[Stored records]
============================================================

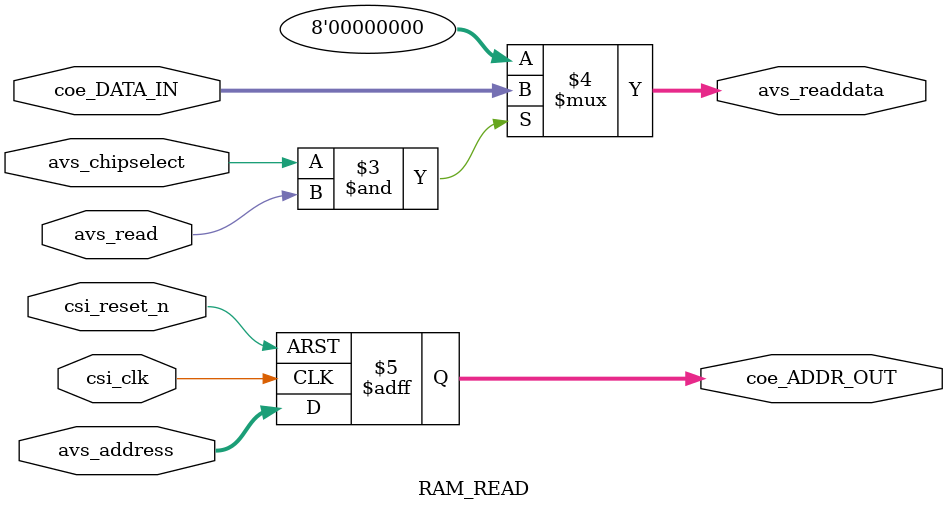
<source format=v>
module RAM_READ(
             // clk inputs:
				  csi_clk,
				  csi_reset_n,
				 // Avalon-MM Slave  
              avs_chipselect,
              avs_address,
				  avs_read, 
              avs_readdata,
     
				  coe_DATA_IN,
				  coe_ADDR_OUT
           )
;
  
  output  [7:0] avs_readdata;
  input            csi_clk;
  input            csi_reset_n;
  input            avs_chipselect;
  input         	 avs_read;
  input   [8:0] avs_address;
  output	 reg [8:0] coe_ADDR_OUT; 
  input   [7:0] coe_DATA_IN;

  always @(posedge csi_clk,negedge csi_reset_n)
  if(!csi_reset_n)coe_ADDR_OUT<=9'b0;
  else coe_ADDR_OUT<=avs_address;
  
  

  
assign avs_readdata = (avs_chipselect & avs_read) ? coe_DATA_IN : 8'b0;    

endmodule


</source>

============================================================

Show every line in the records above that contains the word "output".

  output  [7:0] avs_readdata;
  output	 reg [8:0] coe_ADDR_OUT; 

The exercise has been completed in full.